DIRECTIVE: Return every line of the listing below verbatim, altering nothing.

* * *

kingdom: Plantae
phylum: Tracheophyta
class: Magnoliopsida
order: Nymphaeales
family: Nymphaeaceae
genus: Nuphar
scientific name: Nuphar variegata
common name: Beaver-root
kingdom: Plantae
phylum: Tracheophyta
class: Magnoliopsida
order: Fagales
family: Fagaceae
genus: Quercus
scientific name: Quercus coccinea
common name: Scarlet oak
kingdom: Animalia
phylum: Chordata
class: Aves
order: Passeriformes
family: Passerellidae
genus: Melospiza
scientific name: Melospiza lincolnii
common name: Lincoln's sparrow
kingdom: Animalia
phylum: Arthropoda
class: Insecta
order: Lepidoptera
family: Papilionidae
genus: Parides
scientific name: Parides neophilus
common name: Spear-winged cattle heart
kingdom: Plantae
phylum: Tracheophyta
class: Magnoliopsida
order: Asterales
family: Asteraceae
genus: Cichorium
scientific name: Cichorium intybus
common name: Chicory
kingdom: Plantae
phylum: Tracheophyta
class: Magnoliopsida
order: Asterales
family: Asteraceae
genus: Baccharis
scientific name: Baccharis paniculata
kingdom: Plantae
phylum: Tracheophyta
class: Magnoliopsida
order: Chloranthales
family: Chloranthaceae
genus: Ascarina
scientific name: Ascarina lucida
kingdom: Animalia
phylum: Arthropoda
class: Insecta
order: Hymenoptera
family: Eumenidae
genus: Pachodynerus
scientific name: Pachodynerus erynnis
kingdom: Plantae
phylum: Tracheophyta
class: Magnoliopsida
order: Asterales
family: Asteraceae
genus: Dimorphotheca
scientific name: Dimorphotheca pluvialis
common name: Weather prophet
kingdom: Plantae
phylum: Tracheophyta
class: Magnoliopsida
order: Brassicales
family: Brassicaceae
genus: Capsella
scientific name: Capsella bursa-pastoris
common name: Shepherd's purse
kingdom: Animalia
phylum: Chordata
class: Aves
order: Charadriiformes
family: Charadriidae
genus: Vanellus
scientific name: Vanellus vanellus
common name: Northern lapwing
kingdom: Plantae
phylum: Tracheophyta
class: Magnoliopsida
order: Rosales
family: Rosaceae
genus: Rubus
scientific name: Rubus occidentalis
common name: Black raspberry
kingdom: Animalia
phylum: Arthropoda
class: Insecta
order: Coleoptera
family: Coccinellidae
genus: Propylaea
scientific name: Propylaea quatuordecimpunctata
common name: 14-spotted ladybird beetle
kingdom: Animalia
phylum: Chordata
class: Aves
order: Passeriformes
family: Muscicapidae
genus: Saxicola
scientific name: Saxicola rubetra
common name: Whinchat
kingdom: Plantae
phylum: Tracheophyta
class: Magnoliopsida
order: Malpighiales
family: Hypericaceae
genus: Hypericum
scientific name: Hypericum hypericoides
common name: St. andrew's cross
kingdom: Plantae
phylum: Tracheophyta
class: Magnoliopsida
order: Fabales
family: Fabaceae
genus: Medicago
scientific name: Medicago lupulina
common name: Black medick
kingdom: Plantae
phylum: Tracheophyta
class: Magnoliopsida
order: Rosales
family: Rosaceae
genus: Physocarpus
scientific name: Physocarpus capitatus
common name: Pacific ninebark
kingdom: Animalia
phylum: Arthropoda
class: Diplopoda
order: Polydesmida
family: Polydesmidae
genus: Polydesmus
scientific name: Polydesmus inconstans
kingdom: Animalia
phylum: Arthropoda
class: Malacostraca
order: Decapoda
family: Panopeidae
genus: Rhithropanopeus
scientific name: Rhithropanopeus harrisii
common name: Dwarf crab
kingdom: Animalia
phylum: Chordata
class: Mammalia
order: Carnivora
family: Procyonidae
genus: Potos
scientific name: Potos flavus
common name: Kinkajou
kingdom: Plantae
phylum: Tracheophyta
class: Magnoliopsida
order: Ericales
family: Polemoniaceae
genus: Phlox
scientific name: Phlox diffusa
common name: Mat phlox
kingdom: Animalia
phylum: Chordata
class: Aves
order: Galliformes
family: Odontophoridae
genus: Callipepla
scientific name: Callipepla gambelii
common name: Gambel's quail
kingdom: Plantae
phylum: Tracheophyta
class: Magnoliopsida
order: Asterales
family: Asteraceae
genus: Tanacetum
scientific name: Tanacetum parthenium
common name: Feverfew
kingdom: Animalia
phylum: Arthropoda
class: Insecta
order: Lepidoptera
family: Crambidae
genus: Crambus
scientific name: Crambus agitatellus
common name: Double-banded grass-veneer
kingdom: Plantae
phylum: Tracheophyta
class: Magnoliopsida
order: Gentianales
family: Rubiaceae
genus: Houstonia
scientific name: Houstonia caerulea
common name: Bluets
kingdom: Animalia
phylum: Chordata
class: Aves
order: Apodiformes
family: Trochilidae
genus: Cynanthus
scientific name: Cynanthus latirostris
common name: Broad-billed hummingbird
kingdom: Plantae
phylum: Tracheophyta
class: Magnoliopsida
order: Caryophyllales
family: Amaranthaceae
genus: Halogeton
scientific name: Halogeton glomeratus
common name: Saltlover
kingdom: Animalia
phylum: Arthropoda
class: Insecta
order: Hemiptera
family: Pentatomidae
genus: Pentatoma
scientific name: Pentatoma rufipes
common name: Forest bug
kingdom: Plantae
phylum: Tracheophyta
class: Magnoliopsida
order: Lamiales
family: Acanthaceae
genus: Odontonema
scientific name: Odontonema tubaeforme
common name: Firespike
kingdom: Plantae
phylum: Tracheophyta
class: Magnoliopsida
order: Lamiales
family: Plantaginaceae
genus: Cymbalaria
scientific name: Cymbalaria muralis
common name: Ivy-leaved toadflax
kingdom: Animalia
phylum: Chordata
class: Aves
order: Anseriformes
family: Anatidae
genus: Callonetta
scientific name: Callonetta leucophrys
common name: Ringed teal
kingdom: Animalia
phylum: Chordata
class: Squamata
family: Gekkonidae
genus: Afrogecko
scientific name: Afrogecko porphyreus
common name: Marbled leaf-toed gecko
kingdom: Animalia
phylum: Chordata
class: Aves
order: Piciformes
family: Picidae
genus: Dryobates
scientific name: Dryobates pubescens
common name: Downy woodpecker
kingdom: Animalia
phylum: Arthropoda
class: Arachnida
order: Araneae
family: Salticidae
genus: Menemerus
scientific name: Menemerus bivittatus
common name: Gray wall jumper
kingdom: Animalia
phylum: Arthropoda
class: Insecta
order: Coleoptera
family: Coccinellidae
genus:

* * *

TASK OUTPUT:
kingdom: Plantae
phylum: Tracheophyta
class: Magnoliopsida
order: Nymphaeales
family: Nymphaeaceae
genus: Nuphar
scientific name: Nuphar variegata
common name: Beaver-root
kingdom: Plantae
phylum: Tracheophyta
class: Magnoliopsida
order: Fagales
family: Fagaceae
genus: Quercus
scientific name: Quercus coccinea
common name: Scarlet oak
kingdom: Animalia
phylum: Chordata
class: Aves
order: Passeriformes
family: Passerellidae
genus: Melospiza
scientific name: Melospiza lincolnii
common name: Lincoln's sparrow
kingdom: Animalia
phylum: Arthropoda
class: Insecta
order: Lepidoptera
family: Papilionidae
genus: Parides
scientific name: Parides neophilus
common name: Spear-winged cattle heart
kingdom: Plantae
phylum: Tracheophyta
class: Magnoliopsida
order: Asterales
family: Asteraceae
genus: Cichorium
scientific name: Cichorium intybus
common name: Chicory
kingdom: Plantae
phylum: Tracheophyta
class: Magnoliopsida
order: Asterales
family: Asteraceae
genus: Baccharis
scientific name: Baccharis paniculata
kingdom: Plantae
phylum: Tracheophyta
class: Magnoliopsida
order: Chloranthales
family: Chloranthaceae
genus: Ascarina
scientific name: Ascarina lucida
kingdom: Animalia
phylum: Arthropoda
class: Insecta
order: Hymenoptera
family: Eumenidae
genus: Pachodynerus
scientific name: Pachodynerus erynnis
kingdom: Plantae
phylum: Tracheophyta
class: Magnoliopsida
order: Asterales
family: Asteraceae
genus: Dimorphotheca
scientific name: Dimorphotheca pluvialis
common name: Weather prophet
kingdom: Plantae
phylum: Tracheophyta
class: Magnoliopsida
order: Brassicales
family: Brassicaceae
genus: Capsella
scientific name: Capsella bursa-pastoris
common name: Shepherd's purse
kingdom: Animalia
phylum: Chordata
class: Aves
order: Charadriiformes
family: Charadriidae
genus: Vanellus
scientific name: Vanellus vanellus
common name: Northern lapwing
kingdom: Plantae
phylum: Tracheophyta
class: Magnoliopsida
order: Rosales
family: Rosaceae
genus: Rubus
scientific name: Rubus occidentalis
common name: Black raspberry
kingdom: Animalia
phylum: Arthropoda
class: Insecta
order: Coleoptera
family: Coccinellidae
genus: Propylaea
scientific name: Propylaea quatuordecimpunctata
common name: 14-spotted ladybird beetle
kingdom: Animalia
phylum: Chordata
class: Aves
order: Passeriformes
family: Muscicapidae
genus: Saxicola
scientific name: Saxicola rubetra
common name: Whinchat
kingdom: Plantae
phylum: Tracheophyta
class: Magnoliopsida
order: Malpighiales
family: Hypericaceae
genus: Hypericum
scientific name: Hypericum hypericoides
common name: St. andrew's cross
kingdom: Plantae
phylum: Tracheophyta
class: Magnoliopsida
order: Fabales
family: Fabaceae
genus: Medicago
scientific name: Medicago lupulina
common name: Black medick
kingdom: Plantae
phylum: Tracheophyta
class: Magnoliopsida
order: Rosales
family: Rosaceae
genus: Physocarpus
scientific name: Physocarpus capitatus
common name: Pacific ninebark
kingdom: Animalia
phylum: Arthropoda
class: Diplopoda
order: Polydesmida
family: Polydesmidae
genus: Polydesmus
scientific name: Polydesmus inconstans
kingdom: Animalia
phylum: Arthropoda
class: Malacostraca
order: Decapoda
family: Panopeidae
genus: Rhithropanopeus
scientific name: Rhithropanopeus harrisii
common name: Dwarf crab
kingdom: Animalia
phylum: Chordata
class: Mammalia
order: Carnivora
family: Procyonidae
genus: Potos
scientific name: Potos flavus
common name: Kinkajou
kingdom: Plantae
phylum: Tracheophyta
class: Magnoliopsida
order: Ericales
family: Polemoniaceae
genus: Phlox
scientific name: Phlox diffusa
common name: Mat phlox
kingdom: Animalia
phylum: Chordata
class: Aves
order: Galliformes
family: Odontophoridae
genus: Callipepla
scientific name: Callipepla gambelii
common name: Gambel's quail
kingdom: Plantae
phylum: Tracheophyta
class: Magnoliopsida
order: Asterales
family: Asteraceae
genus: Tanacetum
scientific name: Tanacetum parthenium
common name: Feverfew
kingdom: Animalia
phylum: Arthropoda
class: Insecta
order: Lepidoptera
family: Crambidae
genus: Crambus
scientific name: Crambus agitatellus
common name: Double-banded grass-veneer
kingdom: Plantae
phylum: Tracheophyta
class: Magnoliopsida
order: Gentianales
family: Rubiaceae
genus: Houstonia
scientific name: Houstonia caerulea
common name: Bluets
kingdom: Animalia
phylum: Chordata
class: Aves
order: Apodiformes
family: Trochilidae
genus: Cynanthus
scientific name: Cynanthus latirostris
common name: Broad-billed hummingbird
kingdom: Plantae
phylum: Tracheophyta
class: Magnoliopsida
order: Caryophyllales
family: Amaranthaceae
genus: Halogeton
scientific name: Halogeton glomeratus
common name: Saltlover
kingdom: Animalia
phylum: Arthropoda
class: Insecta
order: Hemiptera
family: Pentatomidae
genus: Pentatoma
scientific name: Pentatoma rufipes
common name: Forest bug
kingdom: Plantae
phylum: Tracheophyta
class: Magnoliopsida
order: Lamiales
family: Acanthaceae
genus: Odontonema
scientific name: Odontonema tubaeforme
common name: Firespike
kingdom: Plantae
phylum: Tracheophyta
class: Magnoliopsida
order: Lamiales
family: Plantaginaceae
genus: Cymbalaria
scientific name: Cymbalaria muralis
common name: Ivy-leaved toadflax
kingdom: Animalia
phylum: Chordata
class: Aves
order: Anseriformes
family: Anatidae
genus: Callonetta
scientific name: Callonetta leucophrys
common name: Ringed teal
kingdom: Animalia
phylum: Chordata
class: Squamata
family: Gekkonidae
genus: Afrogecko
scientific name: Afrogecko porphyreus
common name: Marbled leaf-toed gecko
kingdom: Animalia
phylum: Chordata
class: Aves
order: Piciformes
family: Picidae
genus: Dryobates
scientific name: Dryobates pubescens
common name: Downy woodpecker
kingdom: Animalia
phylum: Arthropoda
class: Arachnida
order: Araneae
family: Salticidae
genus: Menemerus
scientific name: Menemerus bivittatus
common name: Gray wall jumper
kingdom: Animalia
phylum: Arthropoda
class: Insecta
order: Coleoptera
family: Coccinellidae
genus:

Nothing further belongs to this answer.